— Task goal —
With the pictures left out, write every entry down exactly.

— Raw data —
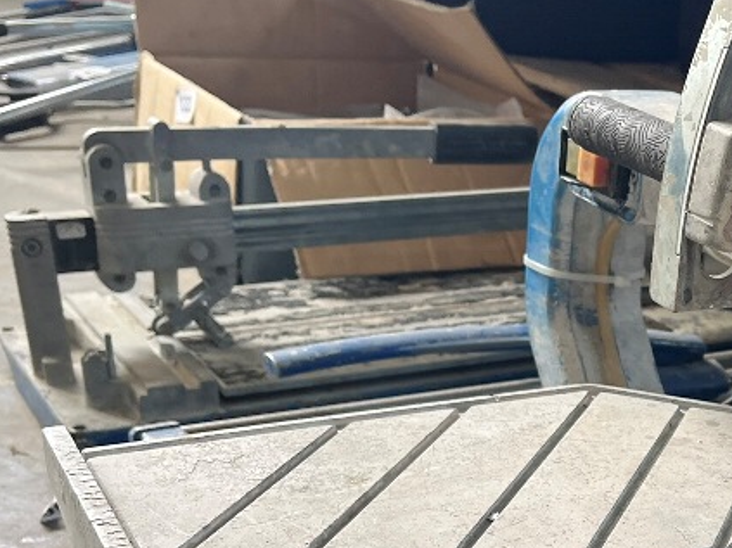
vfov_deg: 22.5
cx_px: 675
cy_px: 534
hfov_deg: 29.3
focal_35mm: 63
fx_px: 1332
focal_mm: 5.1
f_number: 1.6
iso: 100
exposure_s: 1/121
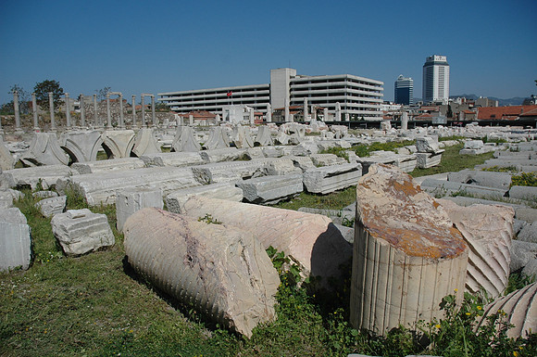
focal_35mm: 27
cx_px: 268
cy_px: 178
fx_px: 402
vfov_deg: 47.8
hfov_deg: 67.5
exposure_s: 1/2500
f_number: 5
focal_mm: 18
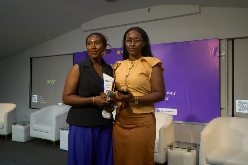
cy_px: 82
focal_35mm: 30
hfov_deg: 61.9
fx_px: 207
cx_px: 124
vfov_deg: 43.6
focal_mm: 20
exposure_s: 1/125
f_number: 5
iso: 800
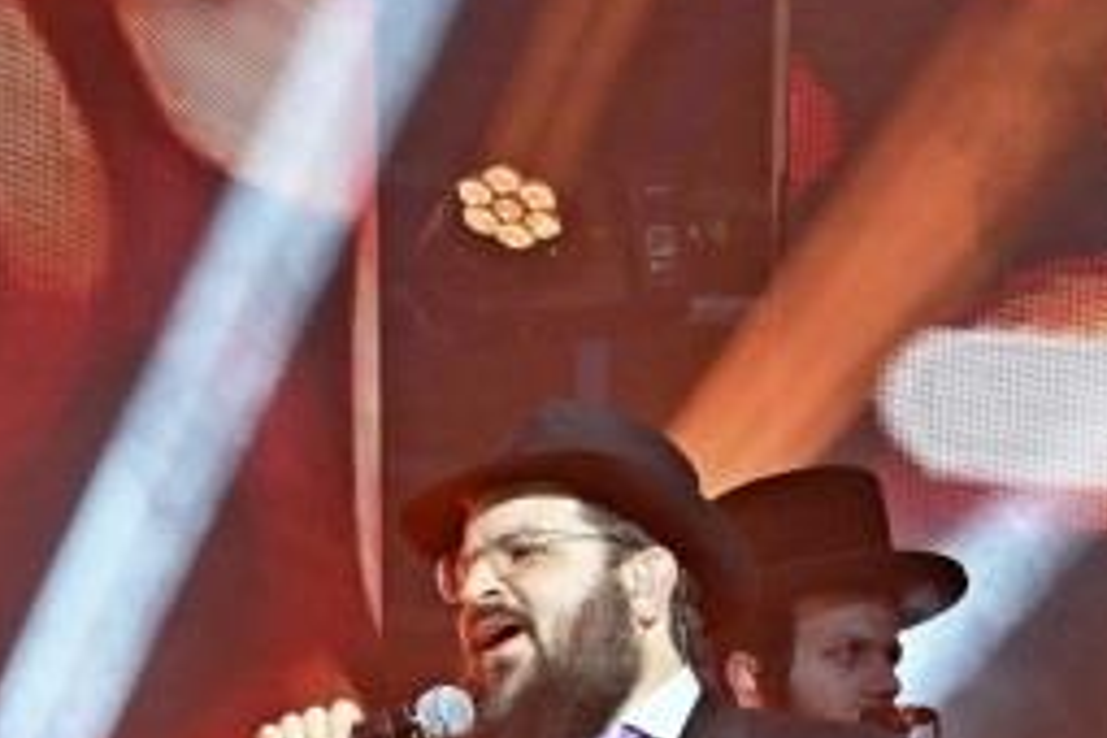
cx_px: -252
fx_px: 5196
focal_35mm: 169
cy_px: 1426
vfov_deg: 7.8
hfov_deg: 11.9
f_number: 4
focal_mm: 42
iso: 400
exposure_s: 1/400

— Written solution —
vfov_deg: 22.5
cx_px: 675
cy_px: 534
hfov_deg: 29.3
focal_35mm: 63
fx_px: 1332
focal_mm: 5.1
f_number: 1.6
iso: 100
exposure_s: 1/121
focal_35mm: 27
cx_px: 268
cy_px: 178
fx_px: 402
vfov_deg: 47.8
hfov_deg: 67.5
exposure_s: 1/2500
f_number: 5
focal_mm: 18
cy_px: 82
focal_35mm: 30
hfov_deg: 61.9
fx_px: 207
cx_px: 124
vfov_deg: 43.6
focal_mm: 20
exposure_s: 1/125
f_number: 5
iso: 800
cx_px: -252
fx_px: 5196
focal_35mm: 169
cy_px: 1426
vfov_deg: 7.8
hfov_deg: 11.9
f_number: 4
focal_mm: 42
iso: 400
exposure_s: 1/400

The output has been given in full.